**Problem to solve**
Repeat the records word for word, excluding any picture.

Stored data
# # # # # # #

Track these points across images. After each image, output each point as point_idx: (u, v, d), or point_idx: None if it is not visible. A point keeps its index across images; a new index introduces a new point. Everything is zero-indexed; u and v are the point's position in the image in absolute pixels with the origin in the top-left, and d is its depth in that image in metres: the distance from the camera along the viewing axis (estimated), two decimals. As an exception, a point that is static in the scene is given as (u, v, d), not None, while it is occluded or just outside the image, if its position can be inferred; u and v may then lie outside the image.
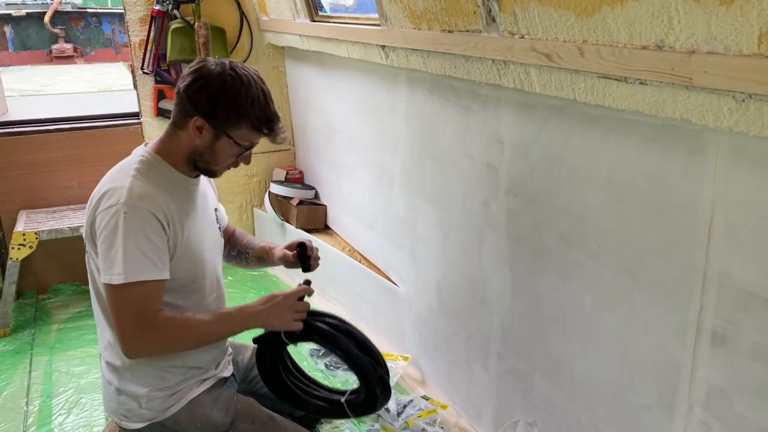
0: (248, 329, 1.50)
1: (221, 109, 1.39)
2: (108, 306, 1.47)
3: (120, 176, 1.41)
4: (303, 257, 1.68)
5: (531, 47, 1.33)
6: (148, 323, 1.37)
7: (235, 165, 1.51)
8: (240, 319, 1.48)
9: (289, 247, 1.73)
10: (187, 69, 1.44)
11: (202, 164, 1.49)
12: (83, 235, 1.47)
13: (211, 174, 1.53)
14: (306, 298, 1.54)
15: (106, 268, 1.35)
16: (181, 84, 1.42)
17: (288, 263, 1.73)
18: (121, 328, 1.37)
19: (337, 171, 2.80)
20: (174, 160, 1.48)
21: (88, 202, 1.45)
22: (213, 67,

# # # # # # #

**Answer**
Track these points across images. After each image, output each point as point_idx: (u, v, d), or point_idx: None if it is not visible. A point keeps its index across images; a new index introduces a new point. Everything is zero-indexed; u and v are the point's position in the image in absolute pixels with the origin in the top-left, and d is its depth in that image in metres: the distance from the camera along the viewing axis (estimated), two decimals. As an exception, a point that is static in the scene is given as (u, v, d), not None, while it is occluded or just outside the image, if its position can be inferred; u and v may then lie outside the image.
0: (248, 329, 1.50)
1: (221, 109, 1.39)
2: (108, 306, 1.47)
3: (120, 176, 1.41)
4: (303, 257, 1.68)
5: (531, 47, 1.33)
6: (148, 323, 1.37)
7: (235, 165, 1.51)
8: (240, 319, 1.48)
9: (289, 247, 1.73)
10: (187, 69, 1.44)
11: (202, 164, 1.49)
12: (83, 235, 1.47)
13: (211, 174, 1.53)
14: (306, 298, 1.54)
15: (106, 268, 1.35)
16: (181, 84, 1.42)
17: (288, 263, 1.73)
18: (121, 328, 1.37)
19: (337, 171, 2.80)
20: (174, 160, 1.48)
21: (88, 202, 1.45)
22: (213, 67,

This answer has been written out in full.